● RECORDS FOR THE TASK:

☆ ☆ ☆ ☆

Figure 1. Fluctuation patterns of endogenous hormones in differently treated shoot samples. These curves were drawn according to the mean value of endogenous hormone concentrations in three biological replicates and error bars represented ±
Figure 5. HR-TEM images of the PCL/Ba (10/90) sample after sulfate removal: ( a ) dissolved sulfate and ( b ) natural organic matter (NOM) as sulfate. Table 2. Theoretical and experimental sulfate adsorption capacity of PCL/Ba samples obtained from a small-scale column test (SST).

☆ ☆ ☆ ☆

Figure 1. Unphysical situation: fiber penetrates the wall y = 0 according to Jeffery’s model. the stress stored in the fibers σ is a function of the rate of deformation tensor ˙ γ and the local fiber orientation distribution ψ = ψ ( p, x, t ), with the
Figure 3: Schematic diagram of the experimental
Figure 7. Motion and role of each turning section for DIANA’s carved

☆ ☆ ☆ ☆

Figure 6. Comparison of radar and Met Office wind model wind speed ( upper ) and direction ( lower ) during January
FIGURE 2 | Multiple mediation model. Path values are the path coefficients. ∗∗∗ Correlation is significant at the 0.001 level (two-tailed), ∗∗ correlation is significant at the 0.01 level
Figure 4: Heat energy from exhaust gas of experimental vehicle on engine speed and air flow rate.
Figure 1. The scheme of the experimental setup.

☆ ☆ ☆ ☆

● TASK GOAL: As listed above, the lines from the line with "Figure 4: Heat" to the line with "Figure 1. The" are to be echoed exactly, with both ends included and nothing added.

● EXPECTED OUTPUT:
Figure 4: Heat energy from exhaust gas of experimental vehicle on engine speed and air flow rate.
Figure 1. The scheme of the experimental setup.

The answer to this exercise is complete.